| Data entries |
*-*-*

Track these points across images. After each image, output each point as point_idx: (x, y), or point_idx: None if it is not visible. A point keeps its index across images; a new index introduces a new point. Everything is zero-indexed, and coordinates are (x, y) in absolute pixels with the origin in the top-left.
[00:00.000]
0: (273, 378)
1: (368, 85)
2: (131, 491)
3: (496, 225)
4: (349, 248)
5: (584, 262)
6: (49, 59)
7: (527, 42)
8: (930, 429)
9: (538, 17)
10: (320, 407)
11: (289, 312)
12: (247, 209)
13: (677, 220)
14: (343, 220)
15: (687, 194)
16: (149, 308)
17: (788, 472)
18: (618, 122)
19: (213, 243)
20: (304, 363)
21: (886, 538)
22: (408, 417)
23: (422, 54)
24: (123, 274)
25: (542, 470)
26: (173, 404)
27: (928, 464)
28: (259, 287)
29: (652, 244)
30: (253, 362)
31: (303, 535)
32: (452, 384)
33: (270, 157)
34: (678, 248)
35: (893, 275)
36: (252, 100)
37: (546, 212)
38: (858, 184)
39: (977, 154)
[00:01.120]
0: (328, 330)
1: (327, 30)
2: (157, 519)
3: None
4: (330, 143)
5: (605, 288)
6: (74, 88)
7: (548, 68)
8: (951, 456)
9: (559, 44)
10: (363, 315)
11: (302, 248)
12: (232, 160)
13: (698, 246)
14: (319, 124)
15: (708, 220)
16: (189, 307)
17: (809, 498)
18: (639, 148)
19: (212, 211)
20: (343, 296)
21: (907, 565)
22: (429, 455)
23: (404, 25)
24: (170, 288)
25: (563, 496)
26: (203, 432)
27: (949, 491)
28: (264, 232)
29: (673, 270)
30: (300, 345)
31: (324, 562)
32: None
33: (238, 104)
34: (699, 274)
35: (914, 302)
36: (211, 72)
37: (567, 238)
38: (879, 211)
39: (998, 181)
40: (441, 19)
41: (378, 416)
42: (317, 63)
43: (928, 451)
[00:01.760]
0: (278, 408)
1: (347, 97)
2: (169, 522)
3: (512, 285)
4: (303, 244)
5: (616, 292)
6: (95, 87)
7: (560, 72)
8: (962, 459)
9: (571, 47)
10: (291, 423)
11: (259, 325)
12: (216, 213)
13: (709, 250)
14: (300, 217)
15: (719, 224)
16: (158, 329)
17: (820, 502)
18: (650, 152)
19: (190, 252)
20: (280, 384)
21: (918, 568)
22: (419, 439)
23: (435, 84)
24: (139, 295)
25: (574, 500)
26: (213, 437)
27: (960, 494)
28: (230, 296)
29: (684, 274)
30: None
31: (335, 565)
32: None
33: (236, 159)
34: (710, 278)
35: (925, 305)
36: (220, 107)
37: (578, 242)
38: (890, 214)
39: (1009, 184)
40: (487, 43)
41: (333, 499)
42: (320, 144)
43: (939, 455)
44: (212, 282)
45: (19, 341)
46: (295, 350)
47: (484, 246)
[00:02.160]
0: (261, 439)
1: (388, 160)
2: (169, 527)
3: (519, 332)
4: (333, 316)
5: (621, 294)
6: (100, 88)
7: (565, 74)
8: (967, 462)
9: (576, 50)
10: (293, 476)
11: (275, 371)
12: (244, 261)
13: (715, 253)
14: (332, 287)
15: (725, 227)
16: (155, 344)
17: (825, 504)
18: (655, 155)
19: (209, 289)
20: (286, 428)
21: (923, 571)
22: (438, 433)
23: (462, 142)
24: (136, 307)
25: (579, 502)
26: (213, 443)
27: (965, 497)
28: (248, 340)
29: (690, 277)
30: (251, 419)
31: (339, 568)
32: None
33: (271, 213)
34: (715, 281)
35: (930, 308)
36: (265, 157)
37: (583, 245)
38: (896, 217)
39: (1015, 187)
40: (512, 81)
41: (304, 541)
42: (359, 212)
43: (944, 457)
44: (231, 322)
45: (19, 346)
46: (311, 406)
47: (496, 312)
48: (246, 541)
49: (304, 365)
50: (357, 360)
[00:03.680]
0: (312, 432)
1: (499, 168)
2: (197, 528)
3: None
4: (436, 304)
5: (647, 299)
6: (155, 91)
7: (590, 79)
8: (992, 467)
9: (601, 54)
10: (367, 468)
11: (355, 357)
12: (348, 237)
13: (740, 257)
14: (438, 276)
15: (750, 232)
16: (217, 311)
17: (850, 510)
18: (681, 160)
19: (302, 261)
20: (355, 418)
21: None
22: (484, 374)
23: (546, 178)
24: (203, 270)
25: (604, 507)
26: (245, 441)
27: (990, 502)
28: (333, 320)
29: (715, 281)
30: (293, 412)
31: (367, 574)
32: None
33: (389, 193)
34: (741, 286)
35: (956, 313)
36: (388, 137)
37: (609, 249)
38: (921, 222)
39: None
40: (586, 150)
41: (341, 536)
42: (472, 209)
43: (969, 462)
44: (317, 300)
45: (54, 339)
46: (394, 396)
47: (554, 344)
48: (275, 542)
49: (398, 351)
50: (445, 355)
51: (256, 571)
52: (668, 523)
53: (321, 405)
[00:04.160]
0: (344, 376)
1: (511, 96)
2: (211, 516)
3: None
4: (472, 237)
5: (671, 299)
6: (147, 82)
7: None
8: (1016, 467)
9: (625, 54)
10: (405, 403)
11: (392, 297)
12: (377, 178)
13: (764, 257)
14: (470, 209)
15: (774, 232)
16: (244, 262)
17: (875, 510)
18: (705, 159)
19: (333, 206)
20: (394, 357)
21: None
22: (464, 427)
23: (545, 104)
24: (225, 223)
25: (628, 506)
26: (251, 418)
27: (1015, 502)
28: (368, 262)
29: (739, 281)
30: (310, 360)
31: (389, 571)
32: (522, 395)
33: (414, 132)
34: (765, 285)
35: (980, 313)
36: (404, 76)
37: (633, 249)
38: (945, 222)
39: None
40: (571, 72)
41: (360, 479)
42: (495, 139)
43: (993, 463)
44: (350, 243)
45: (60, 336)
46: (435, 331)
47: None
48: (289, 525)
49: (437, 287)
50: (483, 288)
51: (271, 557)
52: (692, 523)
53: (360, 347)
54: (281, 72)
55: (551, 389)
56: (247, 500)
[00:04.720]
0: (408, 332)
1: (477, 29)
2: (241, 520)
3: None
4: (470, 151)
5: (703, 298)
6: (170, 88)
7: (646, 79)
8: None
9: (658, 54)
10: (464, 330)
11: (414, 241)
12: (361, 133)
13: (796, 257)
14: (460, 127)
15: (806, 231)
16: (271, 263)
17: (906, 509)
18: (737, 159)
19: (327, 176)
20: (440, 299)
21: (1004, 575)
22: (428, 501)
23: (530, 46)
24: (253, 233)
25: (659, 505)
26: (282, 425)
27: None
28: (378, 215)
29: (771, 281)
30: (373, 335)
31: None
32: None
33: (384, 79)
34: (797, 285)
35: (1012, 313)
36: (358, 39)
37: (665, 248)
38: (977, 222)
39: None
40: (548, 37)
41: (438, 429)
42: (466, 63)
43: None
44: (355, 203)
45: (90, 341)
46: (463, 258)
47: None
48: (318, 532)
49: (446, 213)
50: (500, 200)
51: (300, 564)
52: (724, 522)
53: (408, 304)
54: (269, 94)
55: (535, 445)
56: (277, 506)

*-*-*

| To do |
Could you write out all of the data again, exactly as given?

| Response |
Track these points across images. After each image, output each point as point_idx: (x, y), or point_idx: None if it is not visible. A point keeps its index across images; a new index introduces a new point. Everything is zero-indexed, and coordinates are (x, y) in absolute pixels with the origin in the top-left.
[00:00.000]
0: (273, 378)
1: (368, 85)
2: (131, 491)
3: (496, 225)
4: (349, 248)
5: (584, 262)
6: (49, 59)
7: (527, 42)
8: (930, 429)
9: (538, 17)
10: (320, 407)
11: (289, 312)
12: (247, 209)
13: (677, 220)
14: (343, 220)
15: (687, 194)
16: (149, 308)
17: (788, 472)
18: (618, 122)
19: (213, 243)
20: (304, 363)
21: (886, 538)
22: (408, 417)
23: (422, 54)
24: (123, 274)
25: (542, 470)
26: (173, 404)
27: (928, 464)
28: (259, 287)
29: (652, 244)
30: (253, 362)
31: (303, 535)
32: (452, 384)
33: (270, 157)
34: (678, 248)
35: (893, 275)
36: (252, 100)
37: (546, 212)
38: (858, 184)
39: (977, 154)
[00:01.120]
0: (328, 330)
1: (327, 30)
2: (157, 519)
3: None
4: (330, 143)
5: (605, 288)
6: (74, 88)
7: (548, 68)
8: (951, 456)
9: (559, 44)
10: (363, 315)
11: (302, 248)
12: (232, 160)
13: (698, 246)
14: (319, 124)
15: (708, 220)
16: (189, 307)
17: (809, 498)
18: (639, 148)
19: (212, 211)
20: (343, 296)
21: (907, 565)
22: (429, 455)
23: (404, 25)
24: (170, 288)
25: (563, 496)
26: (203, 432)
27: (949, 491)
28: (264, 232)
29: (673, 270)
30: (300, 345)
31: (324, 562)
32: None
33: (238, 104)
34: (699, 274)
35: (914, 302)
36: (211, 72)
37: (567, 238)
38: (879, 211)
39: (998, 181)
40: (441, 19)
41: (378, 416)
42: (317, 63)
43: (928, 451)
[00:01.760]
0: (278, 408)
1: (347, 97)
2: (169, 522)
3: (512, 285)
4: (303, 244)
5: (616, 292)
6: (95, 87)
7: (560, 72)
8: (962, 459)
9: (571, 47)
10: (291, 423)
11: (259, 325)
12: (216, 213)
13: (709, 250)
14: (300, 217)
15: (719, 224)
16: (158, 329)
17: (820, 502)
18: (650, 152)
19: (190, 252)
20: (280, 384)
21: (918, 568)
22: (419, 439)
23: (435, 84)
24: (139, 295)
25: (574, 500)
26: (213, 437)
27: (960, 494)
28: (230, 296)
29: (684, 274)
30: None
31: (335, 565)
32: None
33: (236, 159)
34: (710, 278)
35: (925, 305)
36: (220, 107)
37: (578, 242)
38: (890, 214)
39: (1009, 184)
40: (487, 43)
41: (333, 499)
42: (320, 144)
43: (939, 455)
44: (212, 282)
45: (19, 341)
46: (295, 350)
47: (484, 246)
[00:02.160]
0: (261, 439)
1: (388, 160)
2: (169, 527)
3: (519, 332)
4: (333, 316)
5: (621, 294)
6: (100, 88)
7: (565, 74)
8: (967, 462)
9: (576, 50)
10: (293, 476)
11: (275, 371)
12: (244, 261)
13: (715, 253)
14: (332, 287)
15: (725, 227)
16: (155, 344)
17: (825, 504)
18: (655, 155)
19: (209, 289)
20: (286, 428)
21: (923, 571)
22: (438, 433)
23: (462, 142)
24: (136, 307)
25: (579, 502)
26: (213, 443)
27: (965, 497)
28: (248, 340)
29: (690, 277)
30: (251, 419)
31: (339, 568)
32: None
33: (271, 213)
34: (715, 281)
35: (930, 308)
36: (265, 157)
37: (583, 245)
38: (896, 217)
39: (1015, 187)
40: (512, 81)
41: (304, 541)
42: (359, 212)
43: (944, 457)
44: (231, 322)
45: (19, 346)
46: (311, 406)
47: (496, 312)
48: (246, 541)
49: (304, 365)
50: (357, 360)
[00:03.680]
0: (312, 432)
1: (499, 168)
2: (197, 528)
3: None
4: (436, 304)
5: (647, 299)
6: (155, 91)
7: (590, 79)
8: (992, 467)
9: (601, 54)
10: (367, 468)
11: (355, 357)
12: (348, 237)
13: (740, 257)
14: (438, 276)
15: (750, 232)
16: (217, 311)
17: (850, 510)
18: (681, 160)
19: (302, 261)
20: (355, 418)
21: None
22: (484, 374)
23: (546, 178)
24: (203, 270)
25: (604, 507)
26: (245, 441)
27: (990, 502)
28: (333, 320)
29: (715, 281)
30: (293, 412)
31: (367, 574)
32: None
33: (389, 193)
34: (741, 286)
35: (956, 313)
36: (388, 137)
37: (609, 249)
38: (921, 222)
39: None
40: (586, 150)
41: (341, 536)
42: (472, 209)
43: (969, 462)
44: (317, 300)
45: (54, 339)
46: (394, 396)
47: (554, 344)
48: (275, 542)
49: (398, 351)
50: (445, 355)
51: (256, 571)
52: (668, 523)
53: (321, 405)
[00:04.160]
0: (344, 376)
1: (511, 96)
2: (211, 516)
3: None
4: (472, 237)
5: (671, 299)
6: (147, 82)
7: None
8: (1016, 467)
9: (625, 54)
10: (405, 403)
11: (392, 297)
12: (377, 178)
13: (764, 257)
14: (470, 209)
15: (774, 232)
16: (244, 262)
17: (875, 510)
18: (705, 159)
19: (333, 206)
20: (394, 357)
21: None
22: (464, 427)
23: (545, 104)
24: (225, 223)
25: (628, 506)
26: (251, 418)
27: (1015, 502)
28: (368, 262)
29: (739, 281)
30: (310, 360)
31: (389, 571)
32: (522, 395)
33: (414, 132)
34: (765, 285)
35: (980, 313)
36: (404, 76)
37: (633, 249)
38: (945, 222)
39: None
40: (571, 72)
41: (360, 479)
42: (495, 139)
43: (993, 463)
44: (350, 243)
45: (60, 336)
46: (435, 331)
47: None
48: (289, 525)
49: (437, 287)
50: (483, 288)
51: (271, 557)
52: (692, 523)
53: (360, 347)
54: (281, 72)
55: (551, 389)
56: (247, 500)
[00:04.720]
0: (408, 332)
1: (477, 29)
2: (241, 520)
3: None
4: (470, 151)
5: (703, 298)
6: (170, 88)
7: (646, 79)
8: None
9: (658, 54)
10: (464, 330)
11: (414, 241)
12: (361, 133)
13: (796, 257)
14: (460, 127)
15: (806, 231)
16: (271, 263)
17: (906, 509)
18: (737, 159)
19: (327, 176)
20: (440, 299)
21: (1004, 575)
22: (428, 501)
23: (530, 46)
24: (253, 233)
25: (659, 505)
26: (282, 425)
27: None
28: (378, 215)
29: (771, 281)
30: (373, 335)
31: None
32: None
33: (384, 79)
34: (797, 285)
35: (1012, 313)
36: (358, 39)
37: (665, 248)
38: (977, 222)
39: None
40: (548, 37)
41: (438, 429)
42: (466, 63)
43: None
44: (355, 203)
45: (90, 341)
46: (463, 258)
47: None
48: (318, 532)
49: (446, 213)
50: (500, 200)
51: (300, 564)
52: (724, 522)
53: (408, 304)
54: (269, 94)
55: (535, 445)
56: (277, 506)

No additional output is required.